I have a small handmade business, and it’s important to me to use handmade, eco-friendly business cards for it. That doesn’t mean that I LIKE to make business cards–it’s tedious, you have to make, like, a thousand at a time, and all you’re going to do is give them away so you can’t even enjoy them AND you have to go and make a thousand more, sigh…
So I am a huge fan of handmade business cards that take as little time as possible to make. And these watercolor business cards may be the quickest!
I cheated a little with these cards, as I usually prefer to hand-cut my business cards from recycled cardboard, such as cardboard food packaging or old record album covers. But I scored a half-used stash of these Avery business card sheets (thank you, Freecycle!), and the fact that these cards are white, for a change, is what makes this tutorial work.
To make your own watercolor business cards, you will need:
white heavy cardstock or business card printer sheets. If you don’t mind seeking out one store-bought supply, these printer sheets made for business cards are the poop! Get the kind that are uncoated and come away with clean edges, and your life will be so easy. Otherwise, look for a super-heavy cardstock or upcycle some thin cardboard that’s been bleached white.
watercolors. You can use solid watercolor palettes and a paintbrush, but in these pics I’m using liquid watercolors, both in miniature spritz bottles and with eyedroppers. Yes, we ARE still using this DIY liquid watercolor spray paint that I first set up for my kids six years ago!
printed or stamped business card information. You could print your business card info onto the back of your sheets, but I use this customizable stamp set for all of my handmade business cards.

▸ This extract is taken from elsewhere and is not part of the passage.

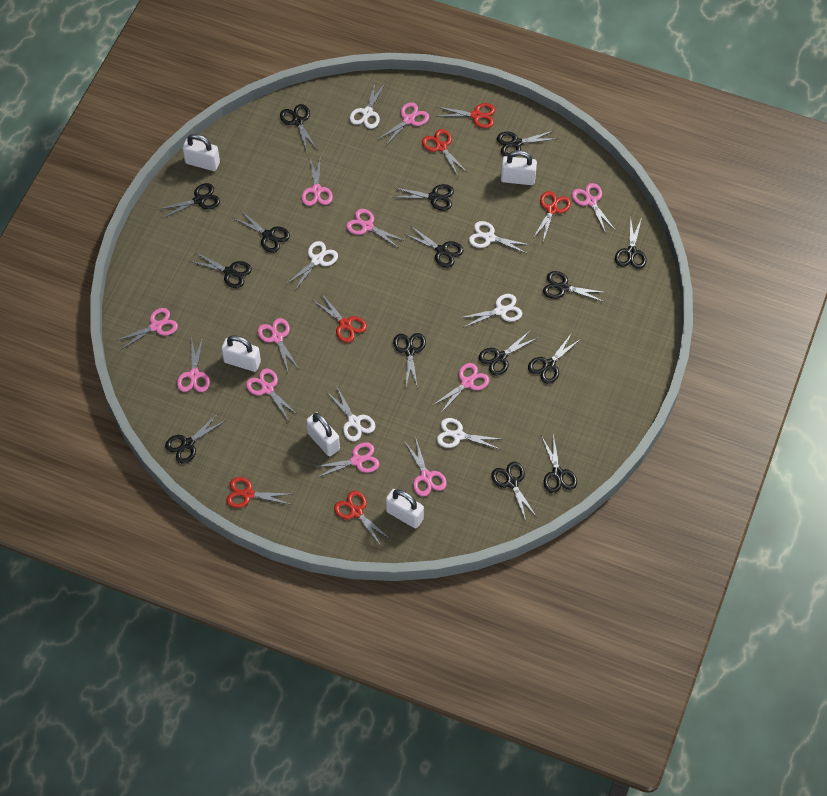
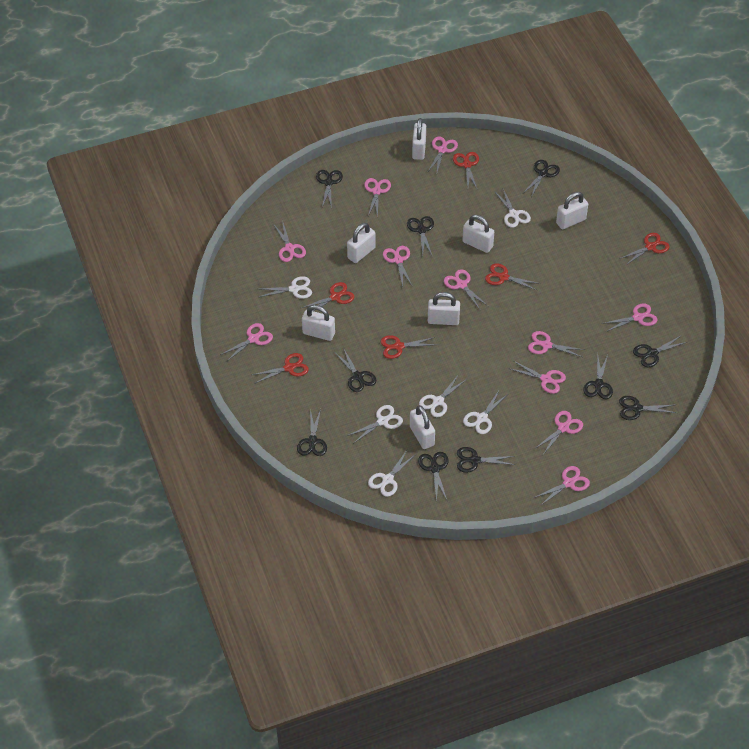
black scissors: 15 -> 10
white padlock: 5 -> 7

1. Watercolor your business cards. I spritzed a little paint onto my business card sheets as a background, then used an eyedropper to add more drops of color. I let some colors bleed into each other, and I inclined some of the pages so that the colors would run. Just go for randomness and let the chaos take control!
My darker colors, when dropped heavily, left a very light shadow on the backside, where I’m going to put my business information. I like this effect, as it carries over the watercolor theme, but if you’re using a different type of paper than I am, you might want to test it first to see how much color the backside shows.

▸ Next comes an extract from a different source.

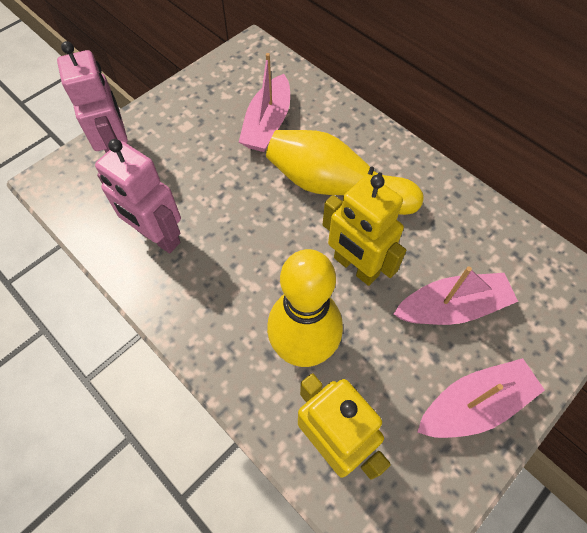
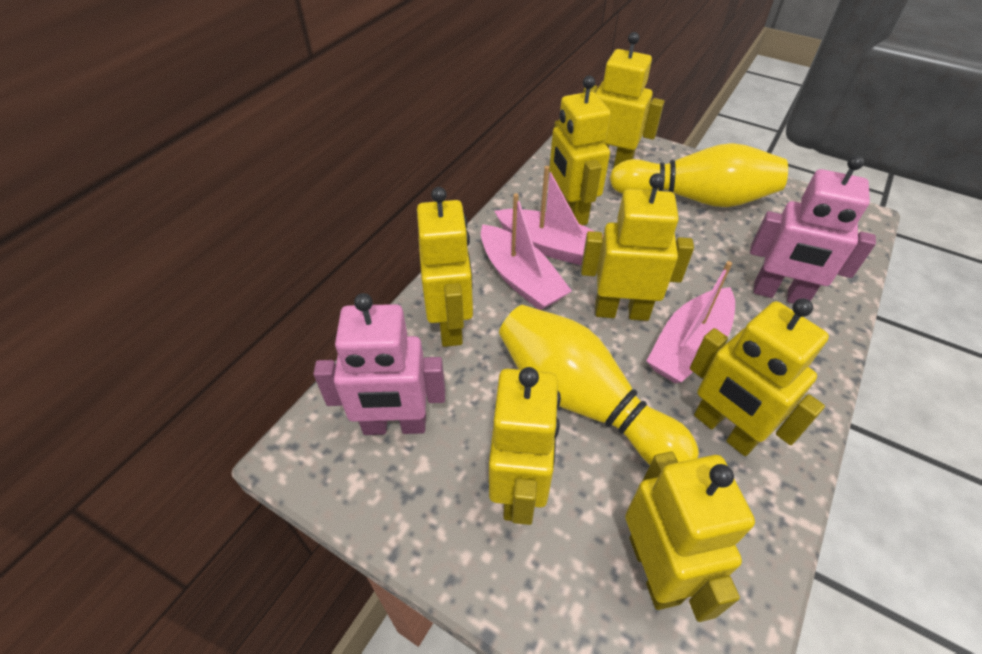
yellow robot: 2 -> 7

As you’re working, you’re going to think that what you’re doing does NOT look cute. Just carry on–I promise it’ll look cuter in a minute!
Leave the pages to dry.
2 Seal the card fronts (optional). If you’re going to use these cards at craft fairs or otherwise out and about, give them a quick coat of your clear sealant of choice, and let them dry. Watercolor is water-soluble (duh!), so you wouldn’t want a customer to pick up your business card, walk out into the rain, and then get paint all over their hands.
3. Separate the business cards. Don’t they look a LOT cuter now? The chaos of the random watercoloring translates very well to a small canvas. I especially like how the color carries over to the edge of the cards, so that they look pretty even from the side.
4. Add your business information. If you didn’t print your business information onto the printer sheet, then add it on now to the backside of the cards. This leaves the front side as its own miniature work of abstract art!